Saved data entries

--- --- ---

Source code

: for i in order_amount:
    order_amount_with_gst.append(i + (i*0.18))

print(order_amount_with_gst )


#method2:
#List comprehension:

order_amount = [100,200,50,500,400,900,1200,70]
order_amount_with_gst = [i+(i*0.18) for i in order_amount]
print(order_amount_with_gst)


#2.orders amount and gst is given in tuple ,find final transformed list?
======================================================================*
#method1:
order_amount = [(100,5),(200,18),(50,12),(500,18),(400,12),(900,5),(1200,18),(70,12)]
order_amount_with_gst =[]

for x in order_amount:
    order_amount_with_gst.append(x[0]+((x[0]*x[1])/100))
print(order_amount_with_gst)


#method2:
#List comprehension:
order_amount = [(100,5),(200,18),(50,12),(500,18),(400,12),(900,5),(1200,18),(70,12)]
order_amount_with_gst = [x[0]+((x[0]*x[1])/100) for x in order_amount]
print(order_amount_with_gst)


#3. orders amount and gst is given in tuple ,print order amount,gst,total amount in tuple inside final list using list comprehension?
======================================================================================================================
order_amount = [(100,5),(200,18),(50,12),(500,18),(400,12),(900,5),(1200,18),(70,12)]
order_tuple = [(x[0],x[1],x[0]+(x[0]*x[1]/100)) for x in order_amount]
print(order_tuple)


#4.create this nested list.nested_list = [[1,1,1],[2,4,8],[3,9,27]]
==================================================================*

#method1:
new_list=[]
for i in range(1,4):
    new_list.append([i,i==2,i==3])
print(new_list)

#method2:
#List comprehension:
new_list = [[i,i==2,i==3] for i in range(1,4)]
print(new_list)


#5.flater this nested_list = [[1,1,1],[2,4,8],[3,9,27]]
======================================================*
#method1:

--- --- ---

▸ **Exercise aim**:
Please return every line from the one containing "order_amount = [100,200,50,500,400,900,1200,70]" through the last line of the entries, including both ends and keeping each line unchanged.

▸ **Problem solution**:
order_amount = [100,200,50,500,400,900,1200,70]
order_amount_with_gst = [i+(i*0.18) for i in order_amount]
print(order_amount_with_gst)


#2.orders amount and gst is given in tuple ,find final transformed list?
======================================================================*
#method1:
order_amount = [(100,5),(200,18),(50,12),(500,18),(400,12),(900,5),(1200,18),(70,12)]
order_amount_with_gst =[]

for x in order_amount:
    order_amount_with_gst.append(x[0]+((x[0]*x[1])/100))
print(order_amount_with_gst)


#method2:
#List comprehension:
order_amount = [(100,5),(200,18),(50,12),(500,18),(400,12),(900,5),(1200,18),(70,12)]
order_amount_with_gst = [x[0]+((x[0]*x[1])/100) for x in order_amount]
print(order_amount_with_gst)


#3. orders amount and gst is given in tuple ,print order amount,gst,total amount in tuple inside final list using list comprehension?
======================================================================================================================
order_amount = [(100,5),(200,18),(50,12),(500,18),(400,12),(900,5),(1200,18),(70,12)]
order_tuple = [(x[0],x[1],x[0]+(x[0]*x[1]/100)) for x in order_amount]
print(order_tuple)


#4.create this nested list.nested_list = [[1,1,1],[2,4,8],[3,9,27]]
==================================================================*

#method1:
new_list=[]
for i in range(1,4):
    new_list.append([i,i==2,i==3])
print(new_list)

#method2:
#List comprehension:
new_list = [[i,i==2,i==3] for i in range(1,4)]
print(new_list)


#5.flater this nested_list = [[1,1,1],[2,4,8],[3,9,27]]
======================================================*
#method1:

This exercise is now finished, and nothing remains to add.